DESCRIPTION OF THE TASK –
What lines in the entries hold the string "below"? List them.

INFORMATION GIVEN –
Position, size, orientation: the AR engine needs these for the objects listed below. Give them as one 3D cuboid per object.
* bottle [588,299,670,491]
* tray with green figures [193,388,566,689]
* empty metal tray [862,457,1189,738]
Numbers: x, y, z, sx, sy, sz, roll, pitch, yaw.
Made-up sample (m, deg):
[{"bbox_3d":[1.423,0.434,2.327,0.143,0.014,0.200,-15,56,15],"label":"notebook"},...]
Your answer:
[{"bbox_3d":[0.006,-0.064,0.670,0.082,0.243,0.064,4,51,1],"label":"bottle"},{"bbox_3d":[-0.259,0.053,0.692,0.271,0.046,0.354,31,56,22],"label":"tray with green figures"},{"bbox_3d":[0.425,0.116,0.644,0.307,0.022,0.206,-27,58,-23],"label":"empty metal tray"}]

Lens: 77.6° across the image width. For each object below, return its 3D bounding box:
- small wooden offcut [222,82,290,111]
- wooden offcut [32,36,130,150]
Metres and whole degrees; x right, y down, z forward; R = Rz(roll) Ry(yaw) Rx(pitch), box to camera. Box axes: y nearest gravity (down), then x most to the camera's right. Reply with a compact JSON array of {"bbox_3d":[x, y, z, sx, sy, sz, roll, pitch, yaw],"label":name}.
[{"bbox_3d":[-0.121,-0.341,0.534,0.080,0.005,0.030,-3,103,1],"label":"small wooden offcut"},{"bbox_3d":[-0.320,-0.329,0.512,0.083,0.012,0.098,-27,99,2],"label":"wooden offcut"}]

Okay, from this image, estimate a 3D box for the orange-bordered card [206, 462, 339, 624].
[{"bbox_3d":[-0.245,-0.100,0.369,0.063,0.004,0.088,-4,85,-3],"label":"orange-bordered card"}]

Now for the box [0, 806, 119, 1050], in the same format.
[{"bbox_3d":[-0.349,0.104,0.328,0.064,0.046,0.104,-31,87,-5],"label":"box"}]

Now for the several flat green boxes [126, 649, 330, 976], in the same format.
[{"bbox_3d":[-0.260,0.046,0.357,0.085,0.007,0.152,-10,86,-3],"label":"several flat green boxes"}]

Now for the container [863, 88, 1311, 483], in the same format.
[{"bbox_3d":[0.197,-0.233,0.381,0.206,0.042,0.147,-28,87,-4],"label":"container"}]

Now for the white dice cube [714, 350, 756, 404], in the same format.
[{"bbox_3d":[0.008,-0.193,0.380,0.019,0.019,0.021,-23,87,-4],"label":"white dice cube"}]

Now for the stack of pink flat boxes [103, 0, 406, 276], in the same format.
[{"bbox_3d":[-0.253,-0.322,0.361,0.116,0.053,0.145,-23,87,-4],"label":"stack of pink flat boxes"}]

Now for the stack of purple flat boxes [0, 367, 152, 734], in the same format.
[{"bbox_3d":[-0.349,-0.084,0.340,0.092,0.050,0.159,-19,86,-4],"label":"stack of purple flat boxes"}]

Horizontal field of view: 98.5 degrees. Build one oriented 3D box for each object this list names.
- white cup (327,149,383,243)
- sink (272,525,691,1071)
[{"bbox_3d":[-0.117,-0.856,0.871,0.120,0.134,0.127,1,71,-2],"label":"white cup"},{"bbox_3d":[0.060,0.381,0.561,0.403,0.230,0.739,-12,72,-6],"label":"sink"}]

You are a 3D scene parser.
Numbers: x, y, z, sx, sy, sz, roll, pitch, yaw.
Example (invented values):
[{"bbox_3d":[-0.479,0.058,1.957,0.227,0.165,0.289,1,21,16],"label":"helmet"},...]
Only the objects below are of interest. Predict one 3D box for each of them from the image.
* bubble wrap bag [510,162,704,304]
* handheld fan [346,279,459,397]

TASK RESULT –
Position, size, orientation: the AR engine needs these for the objects listed below. Give them as one 3D cuboid per object.
Lens: 77.6° across the image width. For each object below, return its 3D bounding box:
Only the objects below are of interest. Predict one 3D box for each of them from the image.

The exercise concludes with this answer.